- _TASK DESCRIPTION_
Collect every line in the records below that contains the word "image", and copy each such line in full.

┏━━

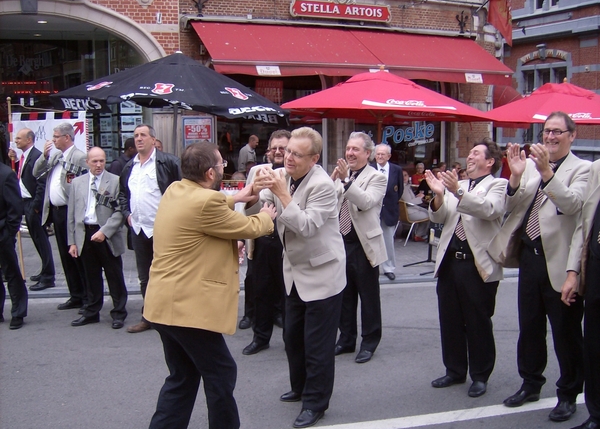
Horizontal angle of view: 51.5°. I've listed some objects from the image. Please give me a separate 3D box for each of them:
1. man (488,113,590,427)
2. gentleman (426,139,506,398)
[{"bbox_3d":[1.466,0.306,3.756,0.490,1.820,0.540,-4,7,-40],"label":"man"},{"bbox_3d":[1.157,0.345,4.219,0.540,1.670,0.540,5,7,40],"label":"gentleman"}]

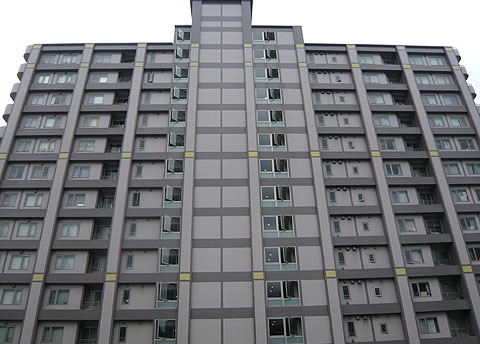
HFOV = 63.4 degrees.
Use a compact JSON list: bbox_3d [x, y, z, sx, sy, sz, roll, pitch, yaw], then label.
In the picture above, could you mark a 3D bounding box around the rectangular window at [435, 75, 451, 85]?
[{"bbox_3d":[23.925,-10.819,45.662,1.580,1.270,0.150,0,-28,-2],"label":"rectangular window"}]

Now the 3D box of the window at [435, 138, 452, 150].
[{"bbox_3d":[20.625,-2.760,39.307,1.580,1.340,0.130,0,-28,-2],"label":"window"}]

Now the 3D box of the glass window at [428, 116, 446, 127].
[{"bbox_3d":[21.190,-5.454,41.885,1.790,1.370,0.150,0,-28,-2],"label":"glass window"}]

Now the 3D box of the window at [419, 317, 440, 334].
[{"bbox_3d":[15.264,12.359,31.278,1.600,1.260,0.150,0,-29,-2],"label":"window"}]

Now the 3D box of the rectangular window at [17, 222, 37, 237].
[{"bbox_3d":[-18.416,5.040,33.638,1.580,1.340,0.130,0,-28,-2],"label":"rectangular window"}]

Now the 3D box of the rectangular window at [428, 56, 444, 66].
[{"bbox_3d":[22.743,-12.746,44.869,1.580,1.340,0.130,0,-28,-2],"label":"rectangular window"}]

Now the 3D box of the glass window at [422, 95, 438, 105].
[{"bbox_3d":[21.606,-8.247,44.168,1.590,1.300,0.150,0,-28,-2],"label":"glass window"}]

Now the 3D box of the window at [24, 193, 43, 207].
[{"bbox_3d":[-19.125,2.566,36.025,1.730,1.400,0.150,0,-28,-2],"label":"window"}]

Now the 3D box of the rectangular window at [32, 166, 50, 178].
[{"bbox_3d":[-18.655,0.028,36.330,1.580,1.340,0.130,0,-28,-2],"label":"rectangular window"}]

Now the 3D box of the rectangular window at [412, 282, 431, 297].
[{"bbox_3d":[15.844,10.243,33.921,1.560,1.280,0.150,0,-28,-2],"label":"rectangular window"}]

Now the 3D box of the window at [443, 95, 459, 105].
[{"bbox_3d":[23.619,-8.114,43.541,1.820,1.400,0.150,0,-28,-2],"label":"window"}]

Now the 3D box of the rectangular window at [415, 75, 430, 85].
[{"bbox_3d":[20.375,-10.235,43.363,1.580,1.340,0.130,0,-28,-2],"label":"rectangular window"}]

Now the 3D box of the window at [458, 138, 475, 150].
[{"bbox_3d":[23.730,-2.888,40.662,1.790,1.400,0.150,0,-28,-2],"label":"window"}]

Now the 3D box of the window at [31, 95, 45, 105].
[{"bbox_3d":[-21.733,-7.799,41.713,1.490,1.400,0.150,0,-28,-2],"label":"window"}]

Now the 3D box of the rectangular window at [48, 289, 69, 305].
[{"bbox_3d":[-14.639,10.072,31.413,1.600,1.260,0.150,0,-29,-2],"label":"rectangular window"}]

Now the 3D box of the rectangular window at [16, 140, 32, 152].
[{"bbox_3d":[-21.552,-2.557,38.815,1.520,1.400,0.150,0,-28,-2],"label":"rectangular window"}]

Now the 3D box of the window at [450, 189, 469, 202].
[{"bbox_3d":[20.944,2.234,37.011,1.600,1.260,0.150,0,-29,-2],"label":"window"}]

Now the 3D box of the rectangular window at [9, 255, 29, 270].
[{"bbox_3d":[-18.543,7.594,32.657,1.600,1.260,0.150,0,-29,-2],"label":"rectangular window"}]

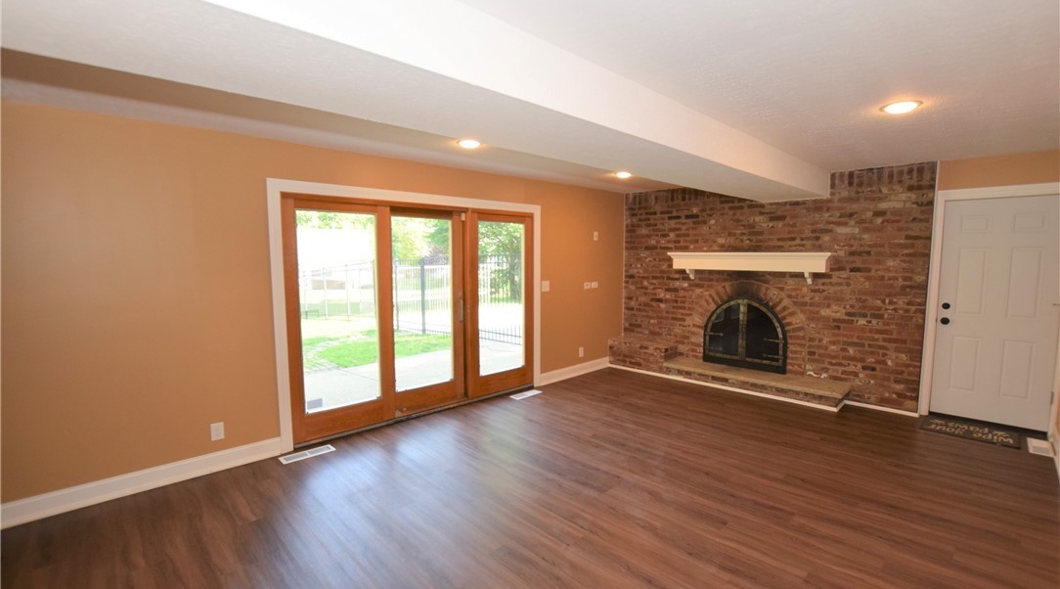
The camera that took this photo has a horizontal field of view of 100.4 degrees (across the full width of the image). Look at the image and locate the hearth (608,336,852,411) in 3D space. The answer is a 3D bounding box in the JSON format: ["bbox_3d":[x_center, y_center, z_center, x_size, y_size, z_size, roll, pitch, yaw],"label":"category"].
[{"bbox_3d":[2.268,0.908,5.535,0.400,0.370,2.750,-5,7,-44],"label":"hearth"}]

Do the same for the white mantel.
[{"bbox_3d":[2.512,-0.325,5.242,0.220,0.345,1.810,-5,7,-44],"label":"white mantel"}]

┗━━

- _TASK SOLUTION_
Horizontal angle of view: 51.5°. I've listed some objects from the image. Please give me a separate 3D box for each of them:
The camera that took this photo has a horizontal field of view of 100.4 degrees (across the full width of the image). Look at the image and locate the hearth (608,336,852,411) in 3D space. The answer is a 3D bounding box in the JSON format: ["bbox_3d":[x_center, y_center, z_center, x_size, y_size, z_size, roll, pitch, yaw],"label":"category"].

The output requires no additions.